İlgili maddesinin yürütmesi durdurulan "Su Kirliliği Kontrol Yönetmeliği" 5177 sayılı "Maden Kanunu ve Bazı Kanunlarda Değişiklik Yapılmasına İlişkin Kanun"un kabul edilmesinin ardından çıkarılmıştı.
Daha önce Danıştay 8. Dairesi, yönetmeliğin su havzalarındaki "mutlak koruma alanını" 300 metreden 100 metreye düşüren ve havzada daha geniş bir alanda madencilik yapılmasına izin veren maddesinin de yürütmesini durdurmuştu.
Cangı: Asıl sorun Maden Yasası
Cangı, asıl sorunun 5177 sayılı Maden Kanunu olduğunu, bu yasayla ilgili yürütmeyi durdurma ve iptal isteminin 2004 yılından beri Anayasa Mahkemesinde bulunduğunu anımsattı. "Anayasa Mahkemesi 2004'ten beri bir karar veremedi. Ama her an karar verebilir. Anayasa'ya aykırılık nedeniyle iptal kararı çıkarsa, Türkiye'de çok şey değişir" dedi.
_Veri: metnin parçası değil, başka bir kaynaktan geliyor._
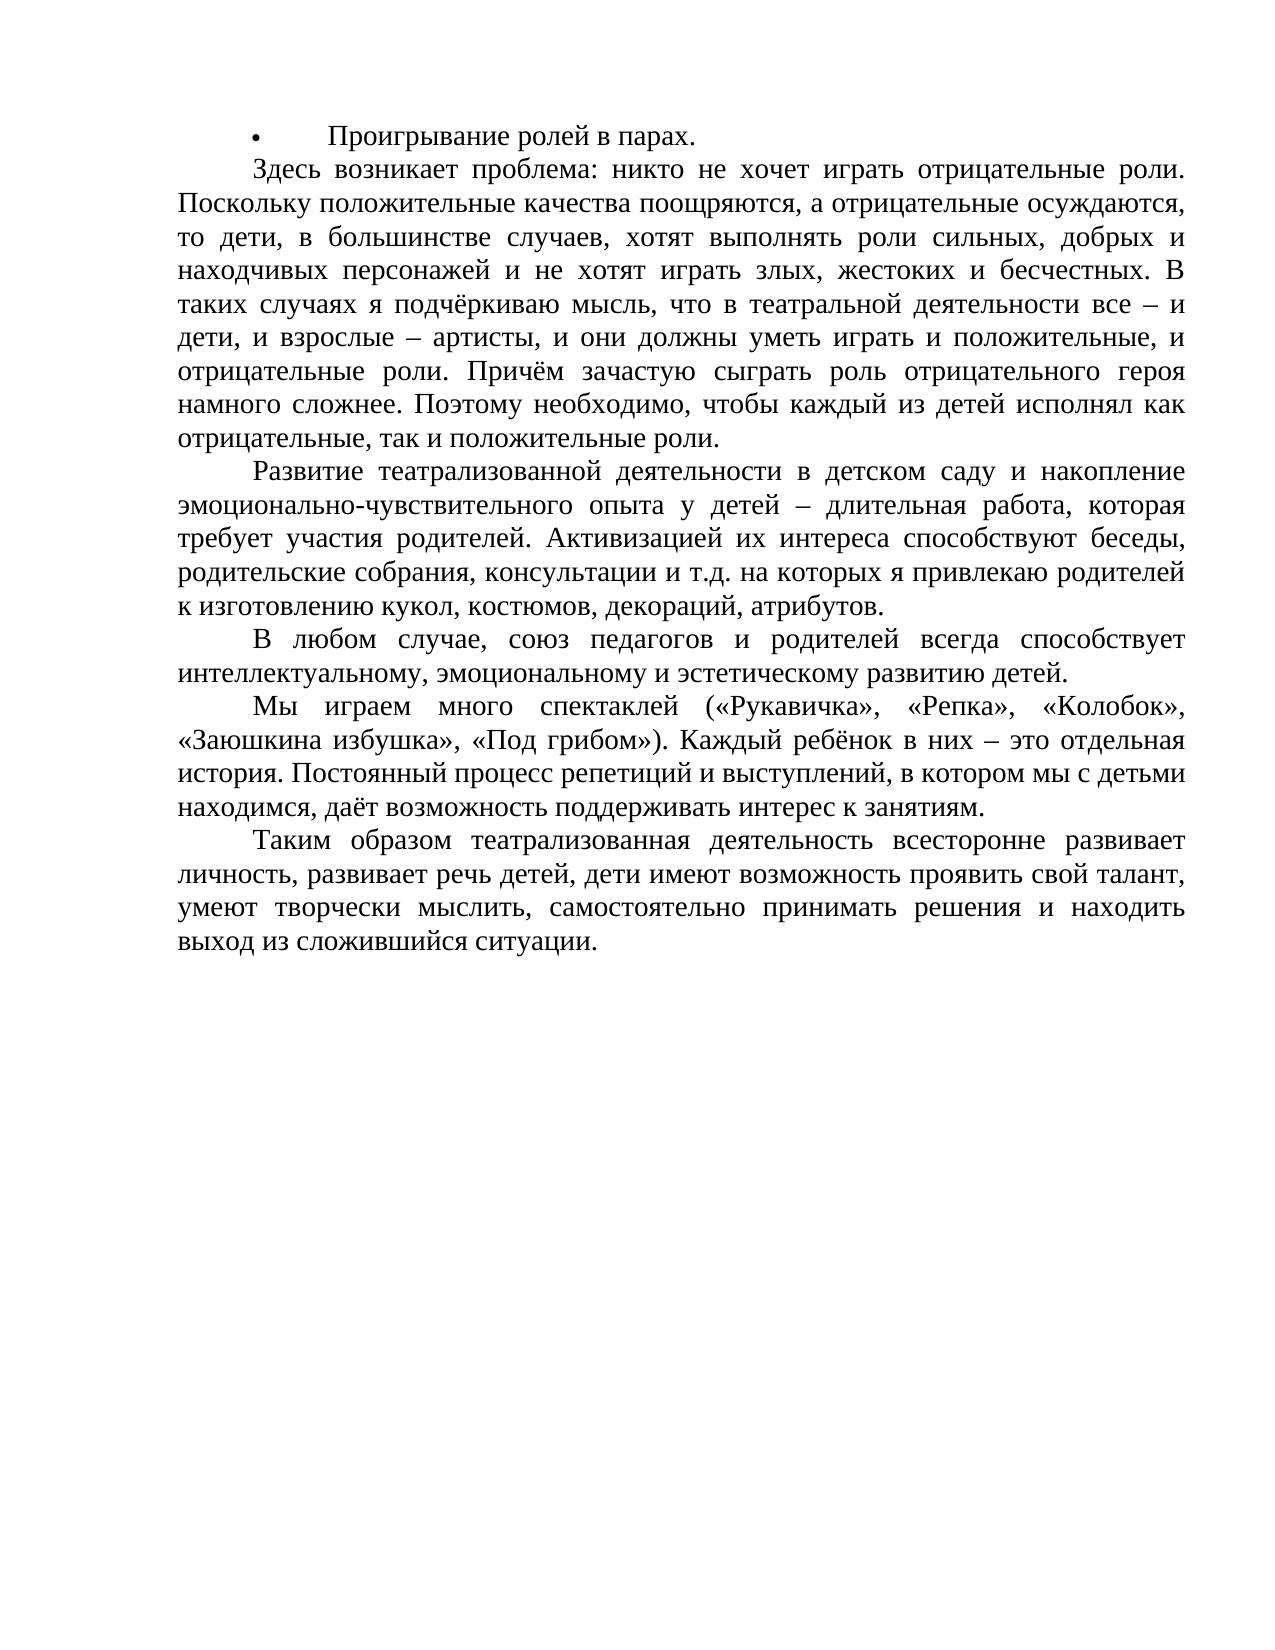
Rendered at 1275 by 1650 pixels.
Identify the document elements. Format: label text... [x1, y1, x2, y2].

text Здесь возникает проблема: никто не хочет играть отрицательные роли. Поскольку положительные качества поощряются, а отрицательные осуждаются, то дети, в большинстве случаев, хотят выполнять роли сильных, добрых и находчивых персонажей и не хотят играть злых, жестоких и бесчестных. В таких случаях я подчёркиваю мысль, что в театральной деятельности все – и дети, и взрослые – артисты, и они должны уметь играть и положительные, и отрицательные роли. Причём зачастую сыграть роль отрицательного героя намного сложнее. Поэтому необходимо, чтобы каждый из детей исполнял как отрицательные, так и положительные роли. [177, 152, 1186, 453]
text Таким образом театрализованная деятельность всесторонне развивает личность, развивает речь детей, дети имеют возможность проявить свой талант, умеют творчески мыслить, самостоятельно принимать решения и находить выход из сложившийся ситуации. [177, 822, 1186, 957]
list Проигрывание ролей в парах. [177, 118, 1186, 152]
text В любом случае, союз педагогов и родителей всегда способствует интеллектуальному, эмоциональному и эстетическому развитию детей. [177, 621, 1186, 688]
text Мы играем много спектаклей («Рукавичка», «Репка», «Колобок», «Заюшкина избушка», «Под грибом»). Каждый ребёнок в них – это отдельная история. Постоянный процесс репетиций и выступлений, в котором мы с детьми находимся, даёт возможность поддерживать интерес к занятиям. [177, 688, 1186, 822]
text Развитие театрализованной деятельности в детском саду и накопление эмоционально-чувствительного опыта у детей – длительная работа, которая требует участия родителей. Активизацией их интереса способствуют беседы, родительские собрания, консультации и т.д. на которых я привлекаю родителей к изготовлению кукол, костюмов, декораций, атрибутов. [177, 453, 1186, 621]
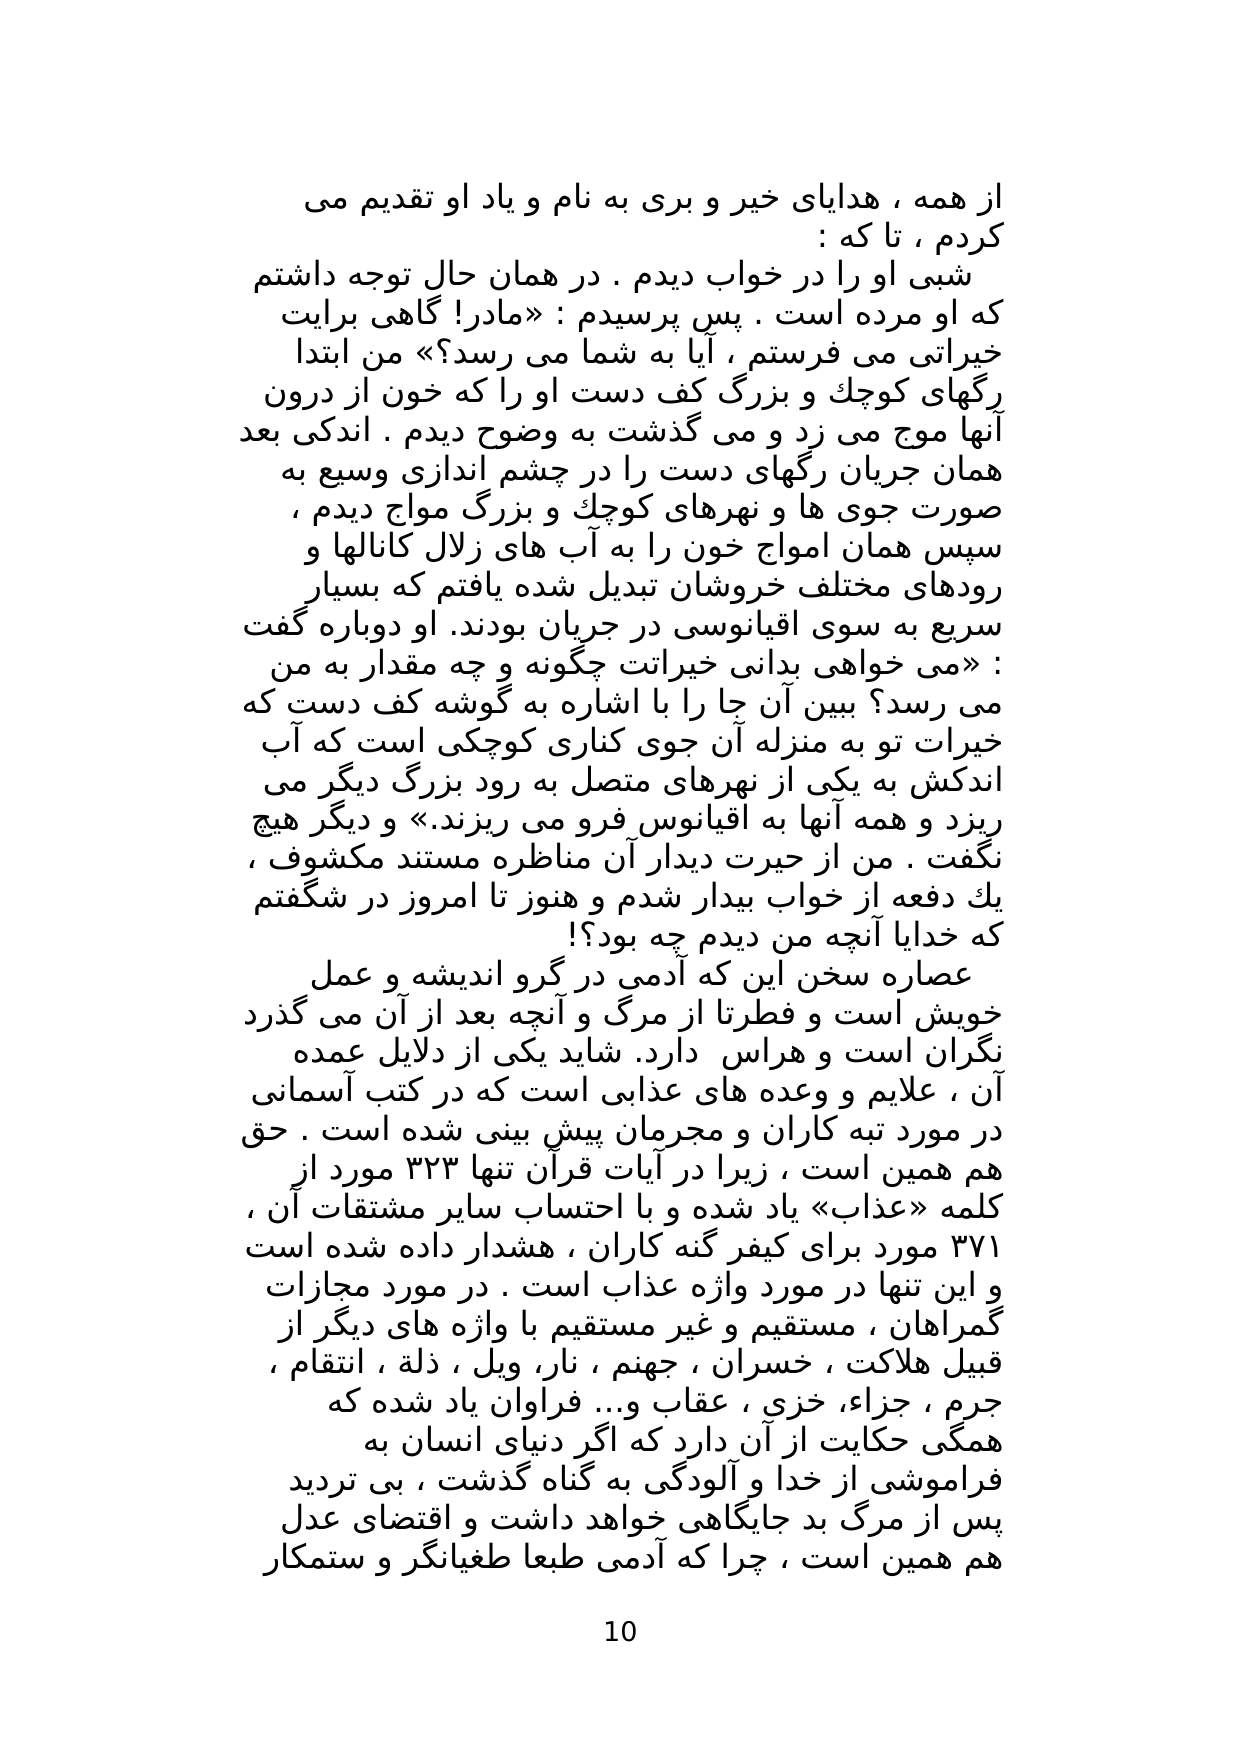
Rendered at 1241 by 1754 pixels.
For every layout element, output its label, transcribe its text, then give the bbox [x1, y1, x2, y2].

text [236, 177, 1004, 255]
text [236, 954, 1004, 1576]
text شبى او را در خواب ديدم . در همان حال توجه داشتم كه او مرده است . پس پرسيدم : «مادر! گاهى برايت خيراتى مى فرستم ، آيا به شما مى رسد؟» من ابتدا رگهاى كوچك و بزرگ كف دست او را كه خون از درون آنها موج مى زد و مى گذشت به وضوح ديدم . اندكى بعد همان جريان رگهاى دست را در چشم اندازى وسيع به صورت جوى ها و نهرهاى كوچك و بزرگ مواج ديدم ، سپس همان امواج خون را به آب هاى زلال كانالها و رودهاى مختلف خروشان تبديل شده يافتم كه بسيار سريع به سوى اقيانوسى در جريان بودند. او دوباره گفت : «مى خواهى بدانى خيراتت چگونه و چه مقدار به من مى رسد؟ ببين آن جا را با اشاره به گوشه كف دست كه خيرات تو به منزله آن جوى كنارى كوچكى است كه آب اندكش به يكى از نهرهاى متصل به رود بزرگ ديگر مى ريزد و همه آنها به اقيانوس فرو مى ريزند.» و ديگر هيچ نگفت . من از حيرت ديدار آن مناظره مستند مكشوف ، يك دفعه از خواب بيدار شدم و هنوز تا امروز در شگفتم كه خدايا آنچه من ديدم چه بود؟! [236, 255, 1004, 954]
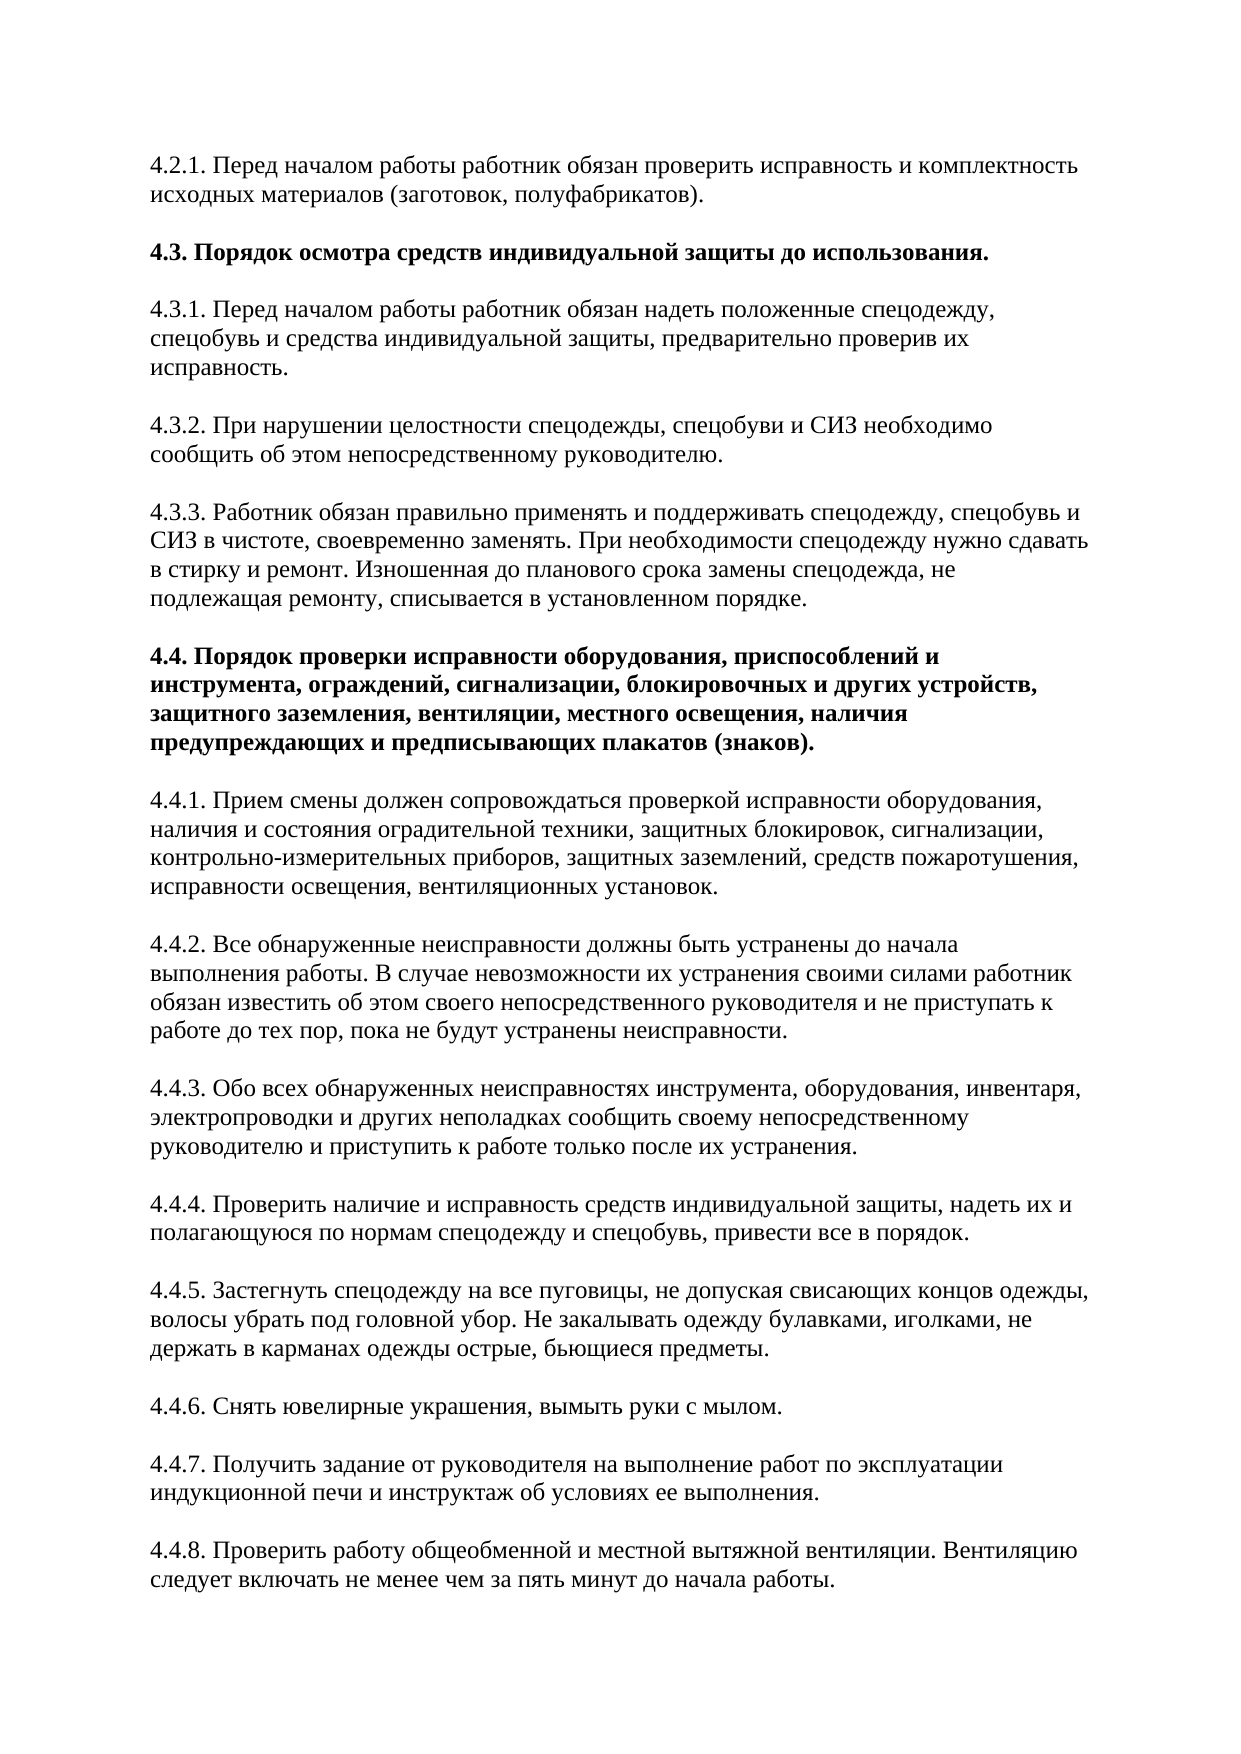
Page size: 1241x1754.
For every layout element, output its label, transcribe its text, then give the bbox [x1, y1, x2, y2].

text 4.3.3. Работник обязан правильно применять и поддерживать спецодежду, спецобувь и СИЗ в чистоте, своевременно заменять. При необходимости спецодежду нужно сдавать в стирку и ремонт. Изношенная до планового срока замены спецодежда, не подлежащая ремонту, списывается в установленном порядке. [150, 554, 1090, 669]
text 4.2.1. Перед началом работы работник обязан проверить исправность и комплектность исходных материалов (заготовок, полуфабрикатов). [150, 208, 1090, 265]
text 4.4.7. Получить задание от руководителя на выполнение работ по эксплуатации индукционной печи и инструктаж об условиях ее выполнения. [150, 1507, 1090, 1564]
text 4.3. Порядок осмотра средств индивидуальной защиты до использования. [150, 294, 1090, 323]
text 4.4.5. Застегнуть спецодежду на все пуговицы, не допуская свисающих концов одежды, волосы убрать под головной убор. Не закалывать одежду булавками, иголками, не держать в карманах одежды острые, бьющиеся предметы. [150, 1333, 1090, 1419]
text 4.2. Порядок проверки исходных материалов (заготовки, полуфабрикаты). [150, 150, 1090, 179]
text 4.4.3. Обо всех обнаруженных неисправностях инструмента, оборудования, инвентаря, электропроводки и других неполадках сообщить своему непосредственному руководителю и приступить к работе только после их устранения. [150, 1131, 1090, 1217]
text 4.4.1. Прием смены должен сопровождаться проверкой исправности оборудования, наличия и состояния оградительной техники, защитных блокировок, сигнализации, контрольно-измерительных приборов, защитных заземлений, средств пожаротушения, исправности освещения, вентиляционных установок. [150, 843, 1090, 958]
text 4.4.2. Все обнаруженные неисправности должны быть устранены до начала выполнения работы. В случае невозможности их устранения своими силами работник обязан известить об этом своего непосредственного руководителя и не приступать к работе до тех пор, пока не будут устранены неисправности. [150, 987, 1090, 1102]
text 4.4.6. Снять ювелирные украшения, вымыть руки с мылом. [150, 1449, 1090, 1477]
text 4.4. Порядок проверки исправности оборудования, приспособлений и инструмента, ограждений, сигнализации, блокировочных и других устройств, защитного заземления, вентиляции, местного освещения, наличия предупреждающих и предписывающих плакатов (знаков). [150, 699, 1090, 814]
text 4.3.1. Перед началом работы работник обязан надеть положенные спецодежду, спецобувь и средства индивидуальной защиты, предварительно проверив их исправность. [150, 352, 1090, 439]
text 4.4.4. Проверить наличие и исправность средств индивидуальной защиты, надеть их и полагающуюся по нормам спецодежду и спецобувь, привести все в порядок. [150, 1247, 1090, 1304]
text 4.3.2. При нарушении целостности спецодежды, спецобуви и СИЗ необходимо сообщить об этом непосредственному руководителю. [150, 468, 1090, 525]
Cangı, söz konusu yasayla, doğal ve kültürel değerler yok sayıldığını, su havzalarının da madencilik faaliyetlerine açıldığını, petrol ve jeotermal kaynak ve maden arama faaliyetlerinin Çevresel Etki Değerlendirme (ÇED) kapsamı dışına çıkarıldığını, ÇED yapılmadan verilen arama izinleriyle toplam rezervin yüzde 10'unun işletilmesine ve satışına olanak sağlandığını söyledi.